For this particular issue, SQL Server alerts are available to identify full transaction logs and excessive growth. Assuming database mail has been configured for your environment, look at creating an alert for Log Usage under the SQL Server performance condition alert type. Should you choose not to set an alert for a Log Usage condition, then certainly consider an alert for error 9002 :
“The transaction log for database is full. To find out why space in the log cannot be reused, see the log_reuse_wait_desc column in sys.databases”.
Once the necessary alerts are in place, you can manage them in a number of ways. A simple, straightforward method is to assign a database operator these alerts for ease of communication. Windows Server offers the ability to attach a Windows Task to an event under Event Viewer or through Windows Task manager. Then there are your third-party applications, such as SQL Sentry and Red Gate, that will not only offer notification management but alert configuration via a user-friendly UI.

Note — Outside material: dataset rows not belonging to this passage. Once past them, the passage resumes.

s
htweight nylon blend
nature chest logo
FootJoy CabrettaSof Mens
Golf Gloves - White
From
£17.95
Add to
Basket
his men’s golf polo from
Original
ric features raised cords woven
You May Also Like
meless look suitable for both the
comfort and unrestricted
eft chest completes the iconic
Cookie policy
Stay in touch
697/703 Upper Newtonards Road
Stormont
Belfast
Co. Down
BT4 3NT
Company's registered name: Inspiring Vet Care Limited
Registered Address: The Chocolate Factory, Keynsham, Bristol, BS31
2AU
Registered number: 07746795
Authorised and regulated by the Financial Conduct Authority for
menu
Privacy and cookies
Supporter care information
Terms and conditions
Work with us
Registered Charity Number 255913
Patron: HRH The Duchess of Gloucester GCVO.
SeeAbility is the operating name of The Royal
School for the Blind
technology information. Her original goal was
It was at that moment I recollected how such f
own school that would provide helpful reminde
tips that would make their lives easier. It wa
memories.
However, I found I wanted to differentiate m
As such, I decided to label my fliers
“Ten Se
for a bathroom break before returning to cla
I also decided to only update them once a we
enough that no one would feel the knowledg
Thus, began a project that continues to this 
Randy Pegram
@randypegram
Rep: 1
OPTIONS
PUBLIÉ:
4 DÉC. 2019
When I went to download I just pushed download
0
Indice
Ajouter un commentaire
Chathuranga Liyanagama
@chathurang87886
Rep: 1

None of these suggestions replace proper file growth monitoring and analysis. Keep track of physical file growth. Utilize management data warehousing and extended events. Data collection and built-in reporting will help better plan for resource utilization and infrastructure growth.

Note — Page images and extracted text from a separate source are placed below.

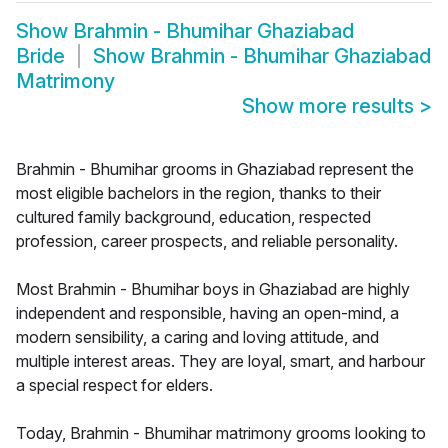
Show
Brahmin - Bhumihar Ghaziabad
Bride
Show
Brahmin - Bhumihar Ghaziabad
Matrimony
Show more results
>
Brahmin - Bhumihar grooms in Ghaziabad represent the
most eligible bachelors in the region, thanks to their
cultured family background, education, respected
profession, career prospects, and reliable personality.
Most Brahmin - Bhumihar boys in Ghaziabad are highly
independent and responsible, having an open-mind, a
modern sensibility, a caring and loving attitude, and
multiple interest areas. They are loyal, smart, and harbour
a special respect for elders.
Today, Brahmin - Bhumihar matrimony grooms looking to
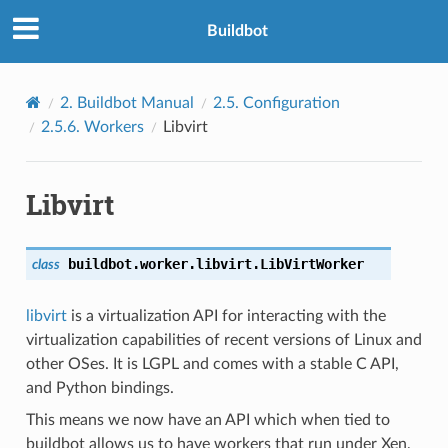
Buildbot
2.
Buildbot Manual
2.5.
Configuration
2.5.6.
Workers
Libvirt
Libvirt
buildbot.worker.libvirt.
LibVirtWorker
class
libvirt
is a virtualization API for interacting with the
virtualization capabilities of recent versions of Linux and
other OSes. It is LGPL and comes with a stable C API,
and Python bindings.
This means we now have an API which when tied to
buildbot allows us to have workers that run under Xen,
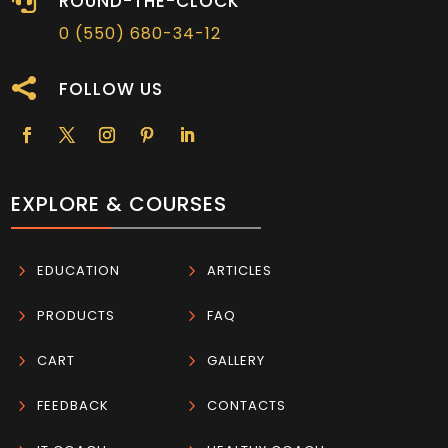

ROUND-THE-CLOCK
0 (550) 680-34-12

FOLLOW US
EXPLORE & COURSES
5
EDUCATION
5
ARTICLES
5
PRODUCTS
5
FAQ
5
CART
5
GALLERY
5
FEEDBACK
5
CONTACTS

And finally, build a process around every mid- to high-impact change. Work out the steps needed to complete the task you have been assigned; document the steps accordingly, asking questions along to the way; and test the process in a non-production environment. Proper planning will help define roadmaps, leading to a well-managed and stable infrastructure. Remember to deploy the process, not the task.